Souvent confondu avec l’Amoc, le Gulf Stream est en réalité un puissant courant qui ne se fond qu’en partie dans cet ensemble. Très localisé, il longe la Floride et la côte est des Etats-Unis avant de s’orienter vers le large et de se désintégrer en tourbillons. « Le Gulf Stream ne va pas s’effondrer à moins que les vents ne cessent ou que la Terre ne s’arrête de tourner, ce qui n’arrivera pas de sitôt. L’Amoc est un phénomène différent, mais le titre aurait tout aussi bien pu être : “Il est peu probable que l’Amoc s’effondre d’ici 2025” », abonde sur Twitter l’océanographe britannique Geoffrey Vallis, professeur à l’université d’Exeter.

« Le risque doit être pris très au sérieux » « Cette nouvelle étude repose sur une approche exclusivement statistique de l’Amoc. Or, l’Amoc est un des éléments de la dynamique des océans qui relève de la science de la physique. Dans ce domaine, j’observe plutôt des approximations grossières n’apportant rien de nouveau, abonde Julie Deshayes, qui explique que les chercheurs norvégiens ne présentent pas de nouvelles observations de l’ensemble du système océanique. En revanche, je rejoins une des conclusions de l’article qui dit que, dans tous les cas, une diminution de l’Amoc est mauvaise pour le climat de la planète. Plus la diminution sera rapide, plus les conséquences seront catastrophiques. Et on sait ce qu’il faut faire pour y remédier : limiter les émissions de gaz à effet de serre. Peu importe si on franchit ce point de bascule dans 23 ans ou dans 58 ans. »
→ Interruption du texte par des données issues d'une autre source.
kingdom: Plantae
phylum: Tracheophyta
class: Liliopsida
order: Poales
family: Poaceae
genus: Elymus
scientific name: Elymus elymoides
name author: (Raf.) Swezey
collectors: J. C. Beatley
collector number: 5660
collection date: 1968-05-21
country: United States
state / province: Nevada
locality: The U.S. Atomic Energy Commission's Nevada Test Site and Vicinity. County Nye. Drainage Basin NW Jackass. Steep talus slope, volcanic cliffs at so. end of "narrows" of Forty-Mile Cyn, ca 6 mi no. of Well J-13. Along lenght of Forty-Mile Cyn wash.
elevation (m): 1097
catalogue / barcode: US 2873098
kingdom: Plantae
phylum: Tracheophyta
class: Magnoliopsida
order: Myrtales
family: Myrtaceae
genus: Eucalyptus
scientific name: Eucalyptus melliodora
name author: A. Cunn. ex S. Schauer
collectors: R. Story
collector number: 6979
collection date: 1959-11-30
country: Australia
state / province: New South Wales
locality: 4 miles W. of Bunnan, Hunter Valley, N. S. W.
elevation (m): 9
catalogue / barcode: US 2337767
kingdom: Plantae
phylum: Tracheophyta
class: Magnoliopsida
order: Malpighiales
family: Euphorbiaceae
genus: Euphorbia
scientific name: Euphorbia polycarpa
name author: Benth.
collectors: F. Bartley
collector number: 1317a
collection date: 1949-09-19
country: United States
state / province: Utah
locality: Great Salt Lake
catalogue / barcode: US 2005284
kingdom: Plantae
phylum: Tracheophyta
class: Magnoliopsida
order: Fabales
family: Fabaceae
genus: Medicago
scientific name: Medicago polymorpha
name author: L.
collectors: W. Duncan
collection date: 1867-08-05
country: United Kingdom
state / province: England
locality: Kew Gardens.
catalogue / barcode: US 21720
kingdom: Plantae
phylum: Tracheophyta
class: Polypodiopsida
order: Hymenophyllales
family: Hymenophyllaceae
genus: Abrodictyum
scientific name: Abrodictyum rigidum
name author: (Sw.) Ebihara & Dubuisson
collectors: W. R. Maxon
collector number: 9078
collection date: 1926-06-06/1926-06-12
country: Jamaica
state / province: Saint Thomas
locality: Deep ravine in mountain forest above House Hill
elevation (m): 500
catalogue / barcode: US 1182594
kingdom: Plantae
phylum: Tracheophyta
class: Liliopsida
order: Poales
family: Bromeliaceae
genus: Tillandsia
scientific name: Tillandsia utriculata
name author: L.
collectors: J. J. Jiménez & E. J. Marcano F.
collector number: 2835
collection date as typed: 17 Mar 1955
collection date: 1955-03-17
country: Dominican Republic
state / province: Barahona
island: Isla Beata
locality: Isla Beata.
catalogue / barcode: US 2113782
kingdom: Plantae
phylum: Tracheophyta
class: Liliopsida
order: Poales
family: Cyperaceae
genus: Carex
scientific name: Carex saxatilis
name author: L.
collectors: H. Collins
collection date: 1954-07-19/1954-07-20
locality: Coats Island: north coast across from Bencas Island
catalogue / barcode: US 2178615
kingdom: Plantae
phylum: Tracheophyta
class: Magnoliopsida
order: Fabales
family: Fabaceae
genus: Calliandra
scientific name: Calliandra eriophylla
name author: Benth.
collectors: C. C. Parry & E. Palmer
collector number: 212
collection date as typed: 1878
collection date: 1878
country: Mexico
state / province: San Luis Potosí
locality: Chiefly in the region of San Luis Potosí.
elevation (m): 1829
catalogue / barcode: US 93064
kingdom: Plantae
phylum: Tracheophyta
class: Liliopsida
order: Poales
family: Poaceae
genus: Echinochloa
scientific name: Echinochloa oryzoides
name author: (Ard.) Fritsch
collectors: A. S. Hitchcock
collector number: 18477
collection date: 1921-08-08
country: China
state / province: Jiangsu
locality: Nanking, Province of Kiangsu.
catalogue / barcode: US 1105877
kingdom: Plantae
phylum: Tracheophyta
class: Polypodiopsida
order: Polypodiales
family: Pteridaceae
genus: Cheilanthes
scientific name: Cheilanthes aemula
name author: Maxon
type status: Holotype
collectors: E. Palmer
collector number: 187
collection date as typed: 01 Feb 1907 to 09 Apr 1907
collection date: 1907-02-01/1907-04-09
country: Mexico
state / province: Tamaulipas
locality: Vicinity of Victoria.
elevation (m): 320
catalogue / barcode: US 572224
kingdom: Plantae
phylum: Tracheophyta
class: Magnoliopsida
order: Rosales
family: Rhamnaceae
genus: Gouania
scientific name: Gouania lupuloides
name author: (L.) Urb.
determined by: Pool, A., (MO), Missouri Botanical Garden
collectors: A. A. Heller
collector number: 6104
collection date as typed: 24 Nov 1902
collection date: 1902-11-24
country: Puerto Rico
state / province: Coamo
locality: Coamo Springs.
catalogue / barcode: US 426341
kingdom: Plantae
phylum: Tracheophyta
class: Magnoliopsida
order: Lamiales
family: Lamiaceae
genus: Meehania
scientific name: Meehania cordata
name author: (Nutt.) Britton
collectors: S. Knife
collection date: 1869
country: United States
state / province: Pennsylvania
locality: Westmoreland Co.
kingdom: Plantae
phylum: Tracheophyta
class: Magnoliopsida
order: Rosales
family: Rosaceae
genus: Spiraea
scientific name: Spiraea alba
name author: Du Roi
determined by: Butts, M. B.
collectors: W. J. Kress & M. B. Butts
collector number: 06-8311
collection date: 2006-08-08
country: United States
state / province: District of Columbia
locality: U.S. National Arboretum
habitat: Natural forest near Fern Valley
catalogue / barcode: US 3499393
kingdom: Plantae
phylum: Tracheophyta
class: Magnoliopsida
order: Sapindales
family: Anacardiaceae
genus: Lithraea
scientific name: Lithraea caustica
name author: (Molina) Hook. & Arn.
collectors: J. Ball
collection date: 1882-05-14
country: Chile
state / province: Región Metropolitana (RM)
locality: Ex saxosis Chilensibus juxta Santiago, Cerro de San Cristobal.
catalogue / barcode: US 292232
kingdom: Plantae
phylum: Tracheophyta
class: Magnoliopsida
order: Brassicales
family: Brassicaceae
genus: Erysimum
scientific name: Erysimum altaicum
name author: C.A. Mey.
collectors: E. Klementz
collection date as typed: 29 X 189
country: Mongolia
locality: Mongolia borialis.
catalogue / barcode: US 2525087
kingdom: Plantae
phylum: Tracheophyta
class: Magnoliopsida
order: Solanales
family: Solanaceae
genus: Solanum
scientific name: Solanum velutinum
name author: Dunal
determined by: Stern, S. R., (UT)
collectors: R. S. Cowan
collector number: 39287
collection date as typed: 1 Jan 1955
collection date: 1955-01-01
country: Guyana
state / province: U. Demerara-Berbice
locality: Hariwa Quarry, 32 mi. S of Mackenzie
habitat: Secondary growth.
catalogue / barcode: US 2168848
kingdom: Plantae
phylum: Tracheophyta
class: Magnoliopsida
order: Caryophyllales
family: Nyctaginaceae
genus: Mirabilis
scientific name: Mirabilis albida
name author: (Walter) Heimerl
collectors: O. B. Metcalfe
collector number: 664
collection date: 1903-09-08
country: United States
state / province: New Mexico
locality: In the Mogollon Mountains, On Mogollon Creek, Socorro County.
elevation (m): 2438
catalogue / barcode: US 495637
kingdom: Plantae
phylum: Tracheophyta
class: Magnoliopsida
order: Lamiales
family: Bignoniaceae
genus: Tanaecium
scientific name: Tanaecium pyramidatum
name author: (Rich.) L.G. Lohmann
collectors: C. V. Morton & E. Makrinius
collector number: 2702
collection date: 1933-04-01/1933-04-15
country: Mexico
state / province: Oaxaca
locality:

« Les études individuelles ont toujours des faiblesses et des limites, mais lorsque plusieurs études avec des données et des méthodes différentes indiquent un point de bascule déjà assez proche, je pense que ce risque doit être pris très au sérieux », écrit l’océanographe et climatologue allemand Stefan Rahmstorf sur le blog spécialisé en sciences du climat RealClimate. Le chercheur, lui-même auteur d’une publication sur l’affaiblissement de l’Amoc en 2021, rappelle que les modèles climatiques standards ne prennent pas en compte la fonte de glace du Groenland et l’apport d’eau douce qui en résulte dans l’Atlantique Nord et qui contribue à affaiblir l’Amoc. Idem pour la hausse des températures globales à la surface des océans due au réchauffement climatique qui met à mal la « plongée » des eaux en profondeur nécessaire au bon fonctionnement du cycle. Et de conclure : « les modèles standards sous-estiment donc probablement le risque d’effondrement » du système.